Most canine behavior problems are a result of fear or anxiety, meaning that the behaviors you actually observe your dog doing are elicited by fear or anxiety. You cannot resolve these problems by using punishment and you cannot ‘train them out’.

Let’s look at an example:

If your dog is exhibiting distance increasing signals when it sees another dog, such as lunging, barking, or growling, and the behavior is fear based, then punishing your dog, physically or verbally, is only going to make the situation worse. We humans tend to escalate punishment if the punishment does not work the first time. When the punishment becomes very severe it may reduce the barking, lunging or snapping but by definition punishment only suppresses behavior, it does not eliminate behavior. If you suppress fear or anxious behaviors through the use of severe punishment then you are left with a ‘ticking time bomb.’ At some point that fear or anxious behavior is going to appear and probably with little warning and with no predictability.

Here is a human example:

Take something you are afraid of - say a spider or a snake. When you see one you may scream, freeze, run or cry. If I hit you, shock you or scream at you each time you react in fear to the presence of the ‘thing,’ is my punishment going to stop you from feeling anxious or scared? No, of course it will not. It may reduce or alter your fear reaction as you now also anticipate getting physically or verbally punished by me. It will certainly damage our relationship, you will find my presence distasteful and you will no longer trust me. I am no longer safe to you and have moved into the area of being dangerous and unpredictable.
When we are working with dogs we want all of our communication to be instructional. Punishment is not instructional. It does not tell a dog what it should do nor does it help build behavior repertoires. In addition, it does, as scientific research has proven over and over, create many fallout behaviors such as aggression, learned helplessness and unhealthy attachment behaviors.
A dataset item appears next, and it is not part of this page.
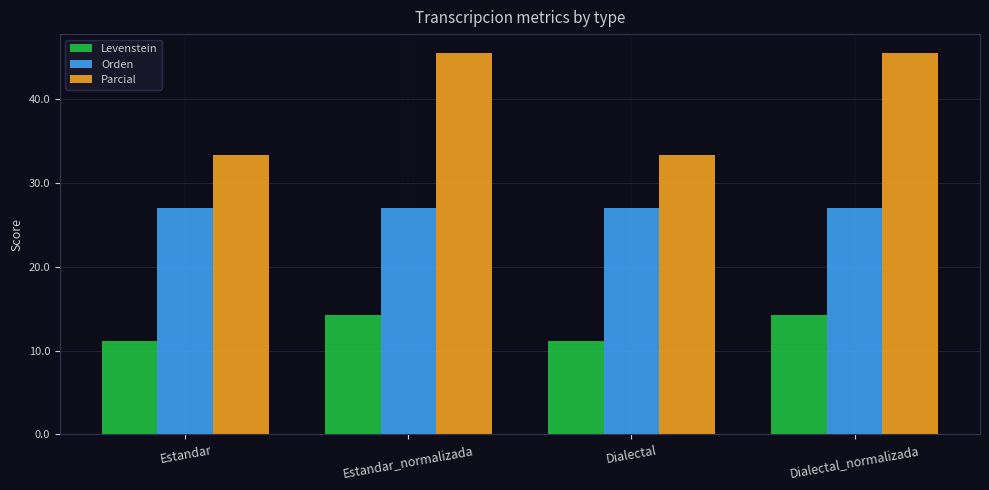

Reading left to right, list all the values displayed in this chart.

Levenstein: 11.1	14.3	11.1	14.3
Orden: 27.0	27.0	27.0	27.0
Parcial: 33.3	45.5	33.3	45.5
You may at this point be saying, “I don’t punish my dog.” But a punisher or punishment event is not defined by us, the dog trainer, or the dog’s owner. A punisher is determined by the dog being punished. Is what you do something the dog will seek to escape or avoid? If so then what you are doing is punishing your dog. Think about this the next time you shout at or raise your hand or some other object at your dog.

If your dog has fear or anxiety based problematic behaviors then be sure to consult a Dog Behavior Counselor. Qualified Dog Behavior Counselors are trained to deal with these types of behaviors. You cannot train these behaviors to go away. The actual behavior you are seeing is motivated by fear or anxiety and that requires a different approach to just training a dog to ‘sit,’ ‘down’ or ‘stay.’